▶ _本文抜粋_

:::::

すなわち、従来の装置は、基板の裏面に付着していたゴミがブラシに取り込まれたり付着したりすることにより、基板の裏面が清浄にされる。ブラシに取り込まれたり付着したりしたゴミは、待機ポットにおいてブラシが洗浄されることである程度は除去されるものの、完全には除去できない。そのため、待機ポットで洗浄されたブラシであっても、次に他の基板を洗浄した際に清浄にできないことがある。
【0006】
つまり、ブラシは基板に当接される際に押し込まれて変形を生じる。そのため基板の回転中心にブラシが当接した際に変形し、その際にブラシに残っていたゴミが放出される。基板の回転中心は、外周縁に比較して周速度が極端に遅い。そのため、ブラシから放出されたゴミが外周縁から処理液とともに周囲に排出されにくい。その結果、ブラシによって基板の裏面が汚染される恐れがある。
【0007】
本発明は、このような事情に鑑みてなされたものであって、ブラシの変形に起因する基板の汚染を防止できる汚染基板処理方法及び基板処理装置を提供することを目的とする。

:::::

▶ _提供資料_
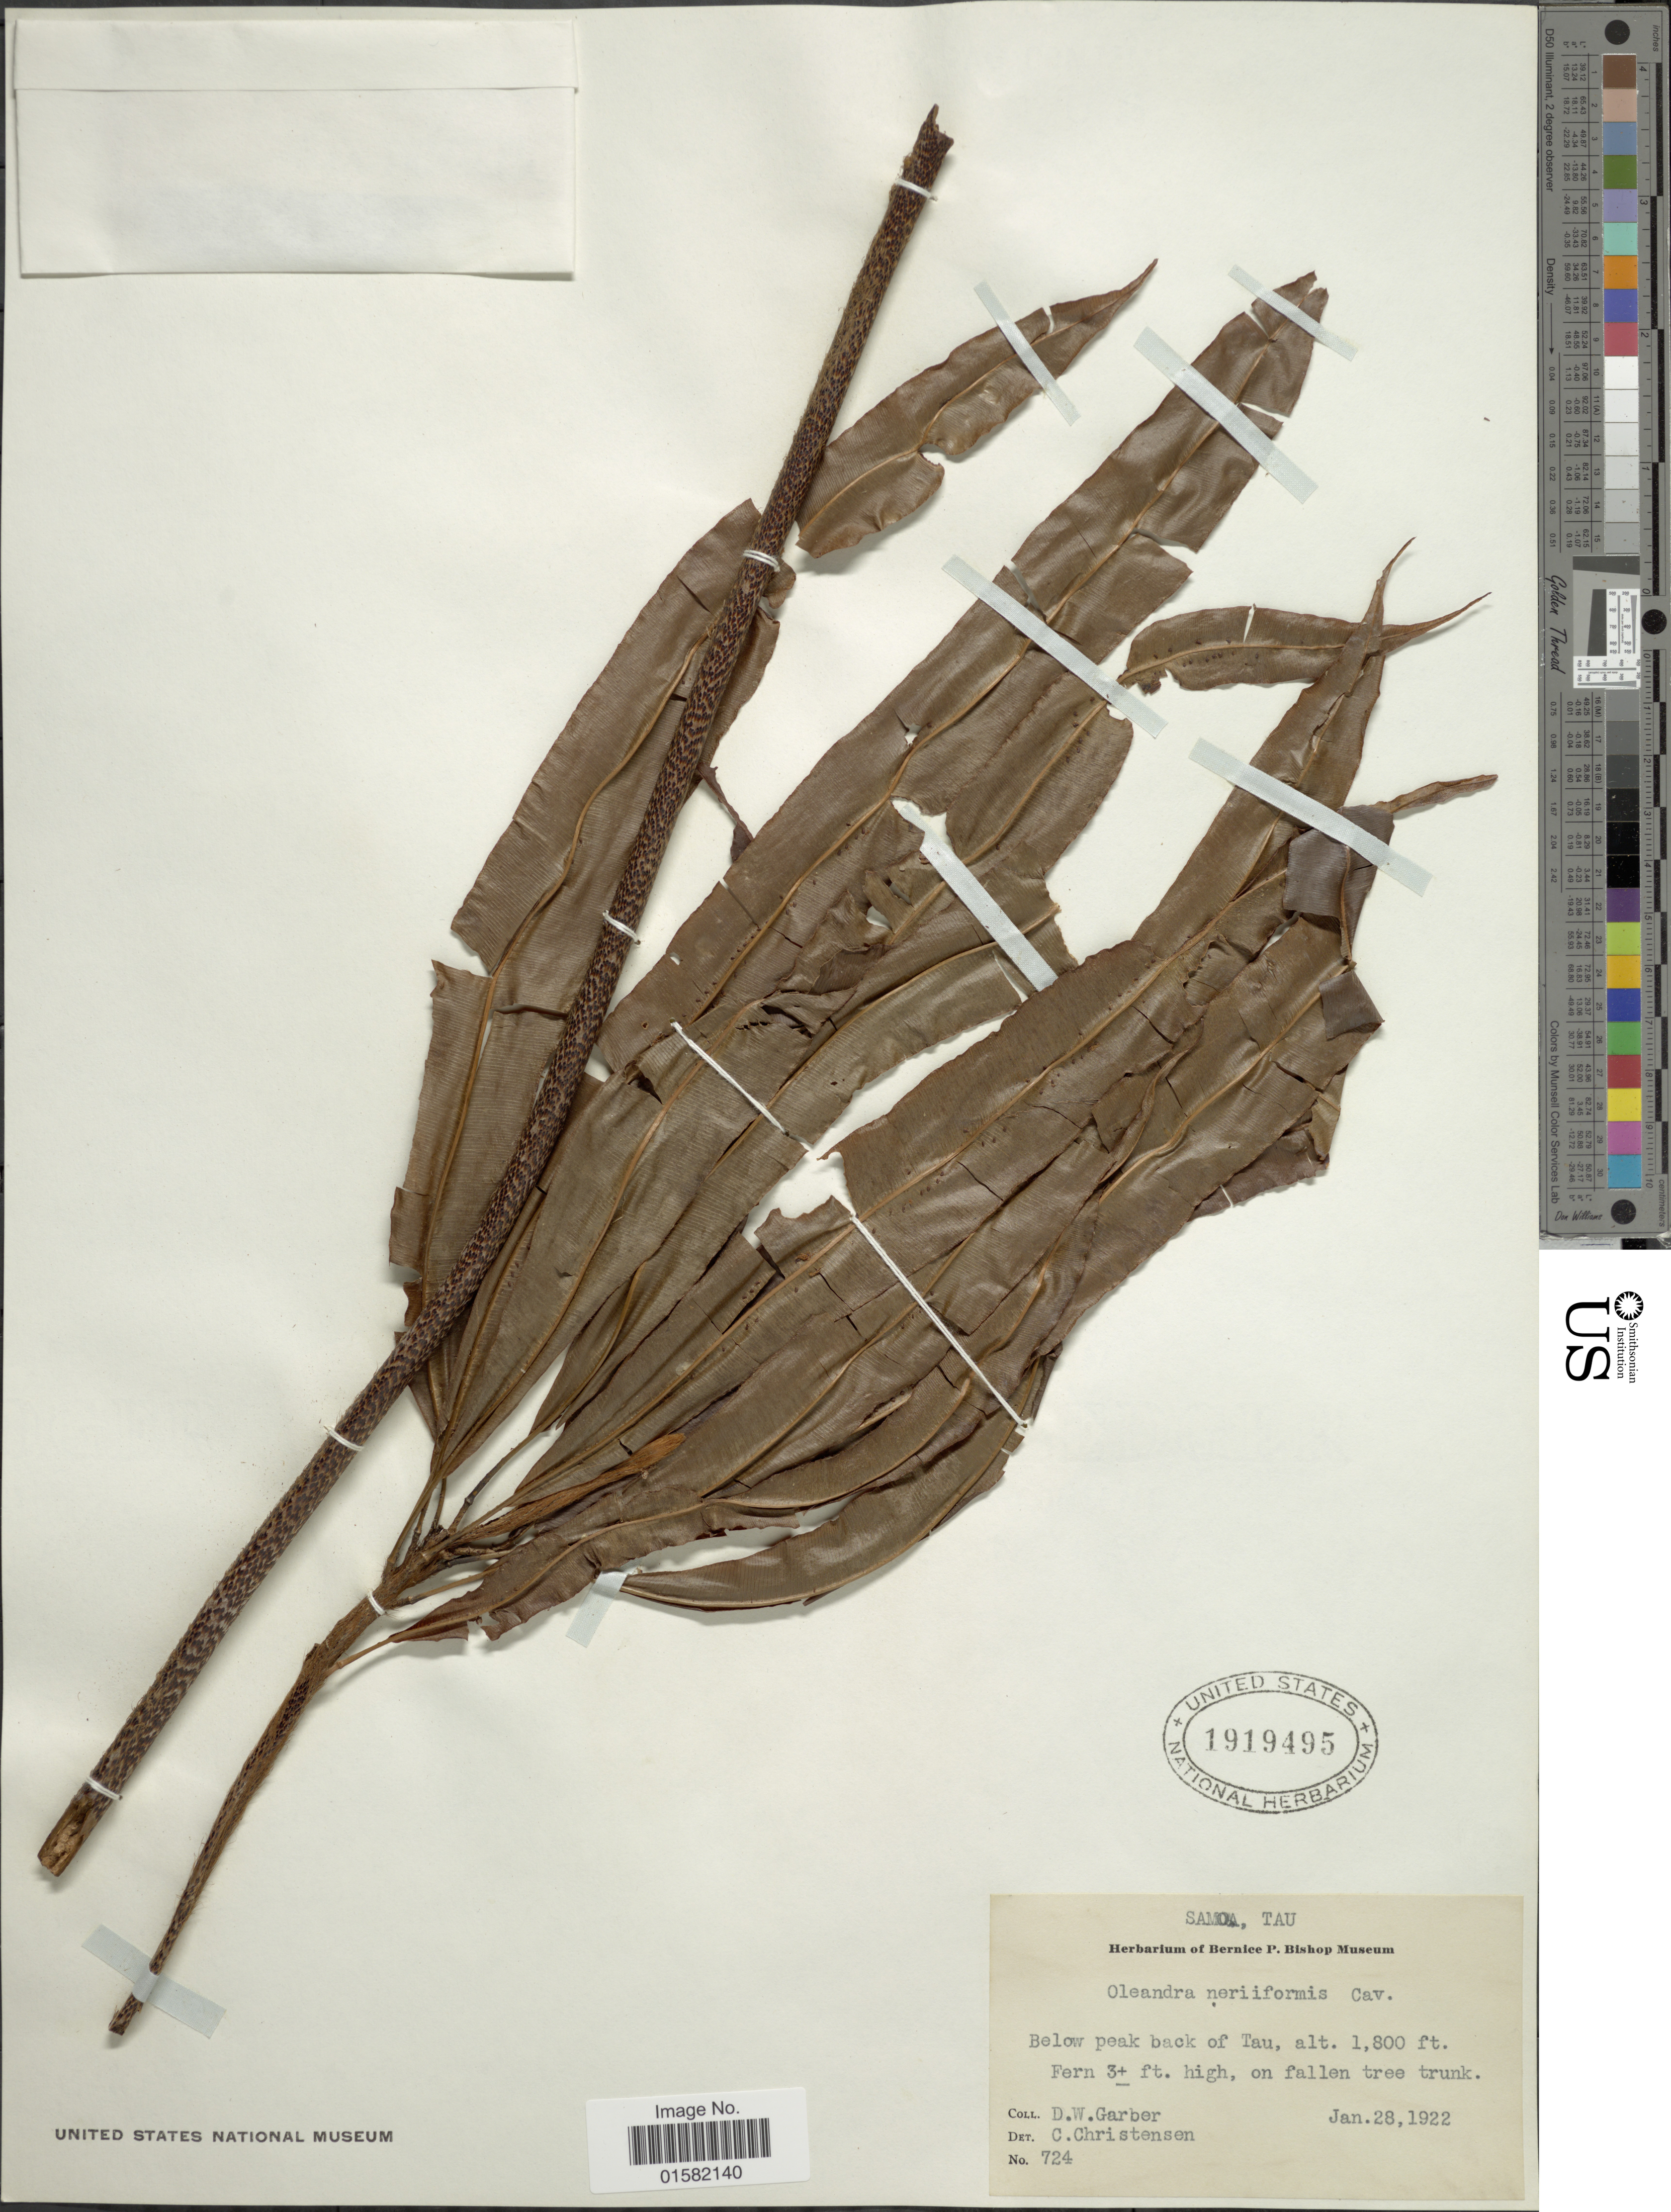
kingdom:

:::::

本文抜粋によると、基板の回転中心でブラシから放出されたゴミが、処理液とともに外周縁から周囲へ排出されにくいのはなぜですか。

▶ _解答_
基板の回転中心は、外周縁に比べて周速度が極端に遅いからです。